There are a number of factors in urban forest fragmentation studies that limit the ability to generalize results from one study to a region or more widely. First, there was extensive deer browsing in the area around our plots, potentially changing both plant and nutrient inputs to soil compared to a forest without browsing activity. Because we did not remove any grasses in the trenched collars, we are limited in our interpretation of respiration partitioning in the meadow landscape positions. The trenching method itself also suffers from artifacts such as decomposition of recently severed roots, that may result in an overall overestimation of heterotrophic respiration (Savage et al. 2018). Lastly, the measurement period was reduced from the original sampling plan due to the COVID-19 pandemic, so that for many measurements of soil and root characteristics, only one year of seasonal data were collected. Another general caveat is that the response of forests to fragmentation can vary greatly depending on the biome and ecosystem, as well as land use history. For example, temperate broadleaf regions like the site of this study commonly find increased biomass and productivity at forest edges, while the opposite tends to be true in tropical and boreal forests (Smith et al. 2018; Meeussen et al. 2021).

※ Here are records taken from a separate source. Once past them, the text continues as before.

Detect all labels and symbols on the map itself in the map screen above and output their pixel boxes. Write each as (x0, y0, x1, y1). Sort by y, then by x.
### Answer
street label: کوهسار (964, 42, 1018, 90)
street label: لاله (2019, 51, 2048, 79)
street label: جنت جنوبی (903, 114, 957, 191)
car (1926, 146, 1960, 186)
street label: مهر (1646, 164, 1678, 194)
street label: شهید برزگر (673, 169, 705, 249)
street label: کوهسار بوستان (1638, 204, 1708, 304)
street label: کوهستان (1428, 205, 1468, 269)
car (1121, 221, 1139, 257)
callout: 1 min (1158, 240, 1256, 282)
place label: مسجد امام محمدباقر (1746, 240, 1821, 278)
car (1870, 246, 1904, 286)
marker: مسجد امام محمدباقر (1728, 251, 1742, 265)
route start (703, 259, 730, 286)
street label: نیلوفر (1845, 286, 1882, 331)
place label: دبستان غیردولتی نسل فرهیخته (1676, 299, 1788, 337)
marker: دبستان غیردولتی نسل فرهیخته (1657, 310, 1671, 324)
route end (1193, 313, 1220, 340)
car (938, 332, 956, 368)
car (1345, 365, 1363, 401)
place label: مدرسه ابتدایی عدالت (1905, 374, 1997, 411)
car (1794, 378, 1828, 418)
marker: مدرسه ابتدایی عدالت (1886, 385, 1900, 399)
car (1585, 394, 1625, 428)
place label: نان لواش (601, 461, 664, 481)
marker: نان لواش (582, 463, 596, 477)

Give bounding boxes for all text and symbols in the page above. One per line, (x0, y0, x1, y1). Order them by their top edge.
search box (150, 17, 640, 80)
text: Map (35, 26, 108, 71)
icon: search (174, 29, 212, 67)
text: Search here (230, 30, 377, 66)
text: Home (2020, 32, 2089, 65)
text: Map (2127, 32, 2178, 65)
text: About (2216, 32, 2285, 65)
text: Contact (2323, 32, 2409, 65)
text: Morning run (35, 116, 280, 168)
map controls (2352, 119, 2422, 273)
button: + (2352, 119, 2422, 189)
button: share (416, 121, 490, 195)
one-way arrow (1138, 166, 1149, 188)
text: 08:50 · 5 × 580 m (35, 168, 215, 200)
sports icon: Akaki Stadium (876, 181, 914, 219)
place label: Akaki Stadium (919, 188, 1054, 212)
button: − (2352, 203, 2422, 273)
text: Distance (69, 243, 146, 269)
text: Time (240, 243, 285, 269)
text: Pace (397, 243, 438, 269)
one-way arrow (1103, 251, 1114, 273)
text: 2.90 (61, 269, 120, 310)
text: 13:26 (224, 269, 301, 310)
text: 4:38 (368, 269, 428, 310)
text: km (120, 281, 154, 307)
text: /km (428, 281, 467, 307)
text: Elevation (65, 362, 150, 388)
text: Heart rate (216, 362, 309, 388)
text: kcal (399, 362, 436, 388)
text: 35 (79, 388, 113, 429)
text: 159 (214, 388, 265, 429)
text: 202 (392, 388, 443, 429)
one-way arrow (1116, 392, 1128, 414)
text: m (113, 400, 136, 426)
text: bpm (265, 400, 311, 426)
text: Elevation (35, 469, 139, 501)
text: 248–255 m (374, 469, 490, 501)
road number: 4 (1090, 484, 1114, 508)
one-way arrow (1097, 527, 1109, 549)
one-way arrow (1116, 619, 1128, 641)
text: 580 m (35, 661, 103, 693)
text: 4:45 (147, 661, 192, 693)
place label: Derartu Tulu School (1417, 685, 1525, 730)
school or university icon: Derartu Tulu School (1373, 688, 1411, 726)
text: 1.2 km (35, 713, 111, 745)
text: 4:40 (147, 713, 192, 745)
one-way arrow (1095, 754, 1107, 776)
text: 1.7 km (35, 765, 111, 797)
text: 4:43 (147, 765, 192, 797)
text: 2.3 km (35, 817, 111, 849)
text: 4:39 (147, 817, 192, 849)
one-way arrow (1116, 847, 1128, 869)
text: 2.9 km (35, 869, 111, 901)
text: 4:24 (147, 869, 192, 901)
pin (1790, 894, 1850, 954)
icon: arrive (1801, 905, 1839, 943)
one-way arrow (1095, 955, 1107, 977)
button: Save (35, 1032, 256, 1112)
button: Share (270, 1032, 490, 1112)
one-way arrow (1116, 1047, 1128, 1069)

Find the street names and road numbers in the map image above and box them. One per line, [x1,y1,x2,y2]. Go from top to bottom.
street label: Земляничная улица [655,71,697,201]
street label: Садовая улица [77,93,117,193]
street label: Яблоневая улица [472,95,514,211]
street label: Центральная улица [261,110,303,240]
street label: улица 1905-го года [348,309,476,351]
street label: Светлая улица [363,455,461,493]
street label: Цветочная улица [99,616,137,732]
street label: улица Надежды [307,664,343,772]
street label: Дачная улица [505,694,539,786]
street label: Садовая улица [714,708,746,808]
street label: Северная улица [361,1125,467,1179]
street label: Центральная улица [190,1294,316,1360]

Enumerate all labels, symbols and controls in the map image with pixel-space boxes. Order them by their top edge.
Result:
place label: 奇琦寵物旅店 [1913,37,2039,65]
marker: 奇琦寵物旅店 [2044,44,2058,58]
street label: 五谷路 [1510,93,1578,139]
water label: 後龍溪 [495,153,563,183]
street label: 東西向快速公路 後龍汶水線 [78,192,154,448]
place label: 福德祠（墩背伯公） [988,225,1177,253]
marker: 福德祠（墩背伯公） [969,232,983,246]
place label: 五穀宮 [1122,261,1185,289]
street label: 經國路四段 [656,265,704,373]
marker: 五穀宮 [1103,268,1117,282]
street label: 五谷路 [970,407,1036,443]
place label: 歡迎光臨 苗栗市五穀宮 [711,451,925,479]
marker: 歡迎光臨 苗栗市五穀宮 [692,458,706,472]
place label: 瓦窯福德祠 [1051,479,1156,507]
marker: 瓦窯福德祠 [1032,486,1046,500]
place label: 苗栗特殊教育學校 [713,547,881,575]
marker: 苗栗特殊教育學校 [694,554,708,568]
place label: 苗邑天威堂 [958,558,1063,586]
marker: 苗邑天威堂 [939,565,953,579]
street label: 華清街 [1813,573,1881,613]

Forest fragmentation has important biogeochemical consequences beyond the more easily measured changes in aboveground plant composition, structure, and productivity. In particular, we show here that there are substantial gradients in belowground biogeochemical processes, including fine root traits, soil chemistry, and microbial activity. Based on this study and others in the region, temperate broadleaf forests seem to have consistently drier edges with higher soil and heterotrophic respiration than the forest interior. Here, we show that the forest edge had higher dead tree fine root biomass and sugar degradation, suggesting higher rates of root growth, mortality, and subsequent decay at forest edges. Soil C contents were only marginally different across meadow, edge, and interior, suggesting an overall acceleration of carbon cycling at the edge, without changing belowground carbon concentration. However, for a more complete understanding of carbon cycling across this forest fragment, a detailed carbon budget is needed. In addition to understanding the plant and soil C consequences of forest fragmentation and other human management, it is also critical to consider ecosystem services other than C, including water storage and filtration, wildlife habitat, traditional land uses, and local climate regulation.